Hablábamos hace muy poco tiempo en estas páginas del olfato y cómo los cambios hormonales podían influir en él. Ese tema nos brindó la posibilidad de plantear por qué huelen las cosas y de los problemas que puede acarrear la pérdida del olfato. Esa pérdida puede afectar hasta a un 3% de la población, porque cualquier trastorno orgánico puede tener reflejo en la capacidad de oler.
El abuso de descongestionantes nasales está casi siempre en el origen de este trastorno. La recuperación depende de la causa y, sobre todo, del grado de destrucción si ha sido por algún tóxico. Cuando se debe al abuso de inhaladores es difícil la recuperación.
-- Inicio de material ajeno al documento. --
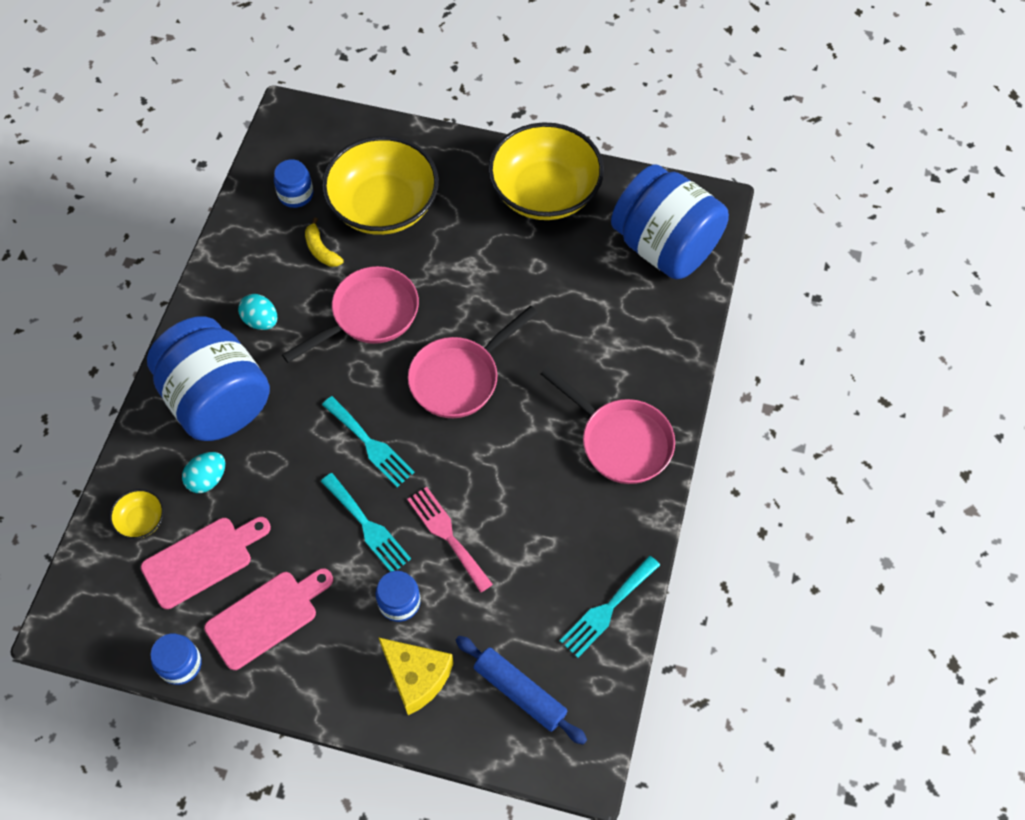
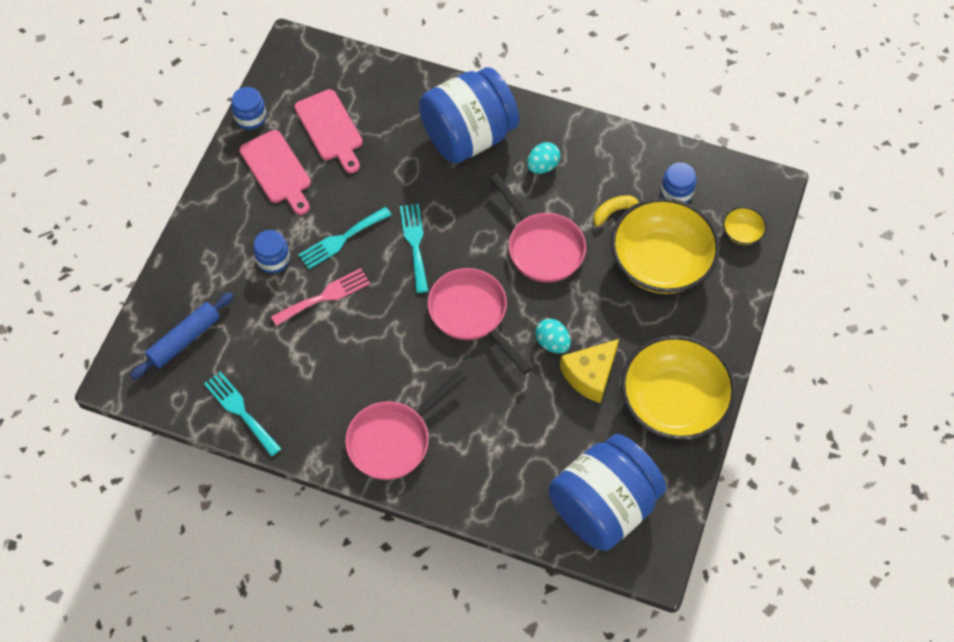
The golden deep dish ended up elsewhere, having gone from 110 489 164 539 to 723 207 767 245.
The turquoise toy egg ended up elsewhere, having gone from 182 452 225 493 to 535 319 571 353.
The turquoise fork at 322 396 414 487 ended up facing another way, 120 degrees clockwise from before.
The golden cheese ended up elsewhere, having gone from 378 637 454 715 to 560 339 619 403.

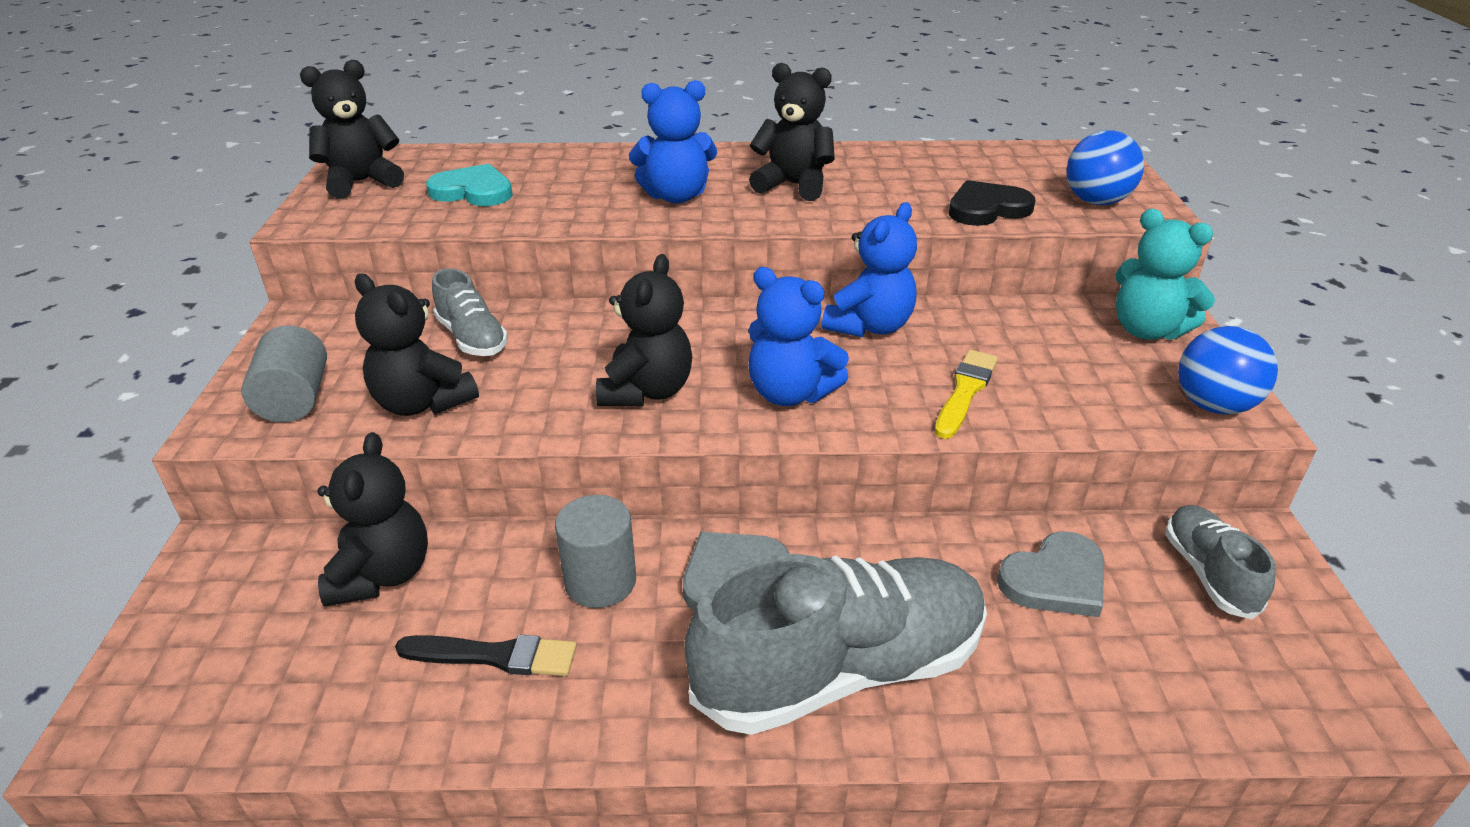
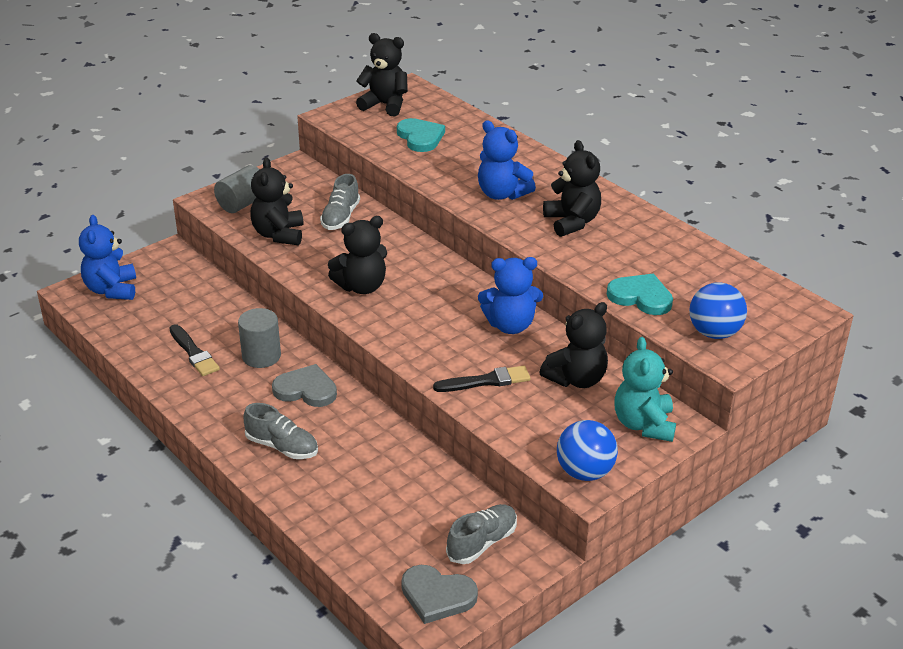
The ebony teddy bear ended up elsewhere, having gone from 317 432 428 607 to 539 302 608 388.
The size of the gray sneaker at 685 554 987 735 changed by a factor of 0.50.
The blue teddy bear ended up elsewhere, having gone from 748 267 849 406 to 79 215 136 300.
What was the golden paint brush at 935 350 998 439 turned into the ebony paint brush at 433 366 530 392.
What was the ebony heart shape at 949 180 1035 226 turned into the turquoise heart shape at 607 274 673 315.
The gray heart shape ended up elsewhere, having gone from 997 531 1104 617 to 401 565 478 624.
Porque la toxicidad destruye las células a partir de las que se regeneran las células olfativas propiamente dichas. Si es por una infección bacteriana. tiene mejor pronóstico. Si la pérdida se produce por problemas alérgicos o porque hay pólipos, tratadas las causas, suele recuperarse el olfato sin problema. Pero muchas de las causas son de origen desconocido.
El problema es que la pérdida de olfato conlleva en buena parte, la pérdida del gusto. Por eso, un acatarrado no saborea la comida. Aunque es la lengua la responsable del gusto, no es desdeñable el papel que desempeña el paladar, la garganta y en la epliglotis. De hecho, esa conjunción olfato-gusto se establece en esa zona y es lo que llamamos “retrogusto”.
La lengua está recubierta por la mucosa lingual, que es donde residen las papilas gustativas. Al tomar un helado, por ejemplo, por la punta de la lengua se reconoce que está dulce. Al mezclarse con la saliva, distribuye el sabor por toda la lengua. Por un nervio se reconocen los sabores; por otro se identifica la temperatura, el tacto y la presión; y otro regula la cantidad de saliva necesaria. Por los poros de la lengua llega ese gusto hasta la papila. Allí se recibe el sabor, que después el nervio lleva hasta el cerebro que, por comparación y según su archivo, dice: ¡chocolate!
Hay cuatro sabores básicos: dulce, salado, agrio y amargo. Se ha añadido un quinto, el llamado umami, que podría compararse con algo entre dulce y salado, muy característico de la cocina oriental. Con la punta de la lengua se reconoce lo dulce y lo salado. El amargo queda para el fondo. Los laterales informan sobre lo agrio. Son zonas no muy determinadas porque todas ayudan. Y, sobre todo, porque prácticamente no hay nada que sepa sólo amargo, que sepa sólo a sal o sólo a dulce. Como ocurre con el olfato, reconocemos los sabores porque el cerebro los va archivando y luego para identificarlos, los compara.
Todo lo que afecte a cualquiera de las estructuras influye en ese gusto. Y sobre todo, los problemas nasales y, temporalmente, algunos tratamientos médicos.
Los dos sentidos –gusto y olfato– los vamos perdiendo con la edad. A los 70 años olemos aproximadamente la mitad que cuando teníamos 20. Y según vamos avanzando en años, preferimos las cosas más dulces y más saladas. Es decir, necesitamos que se acentúen los sabores.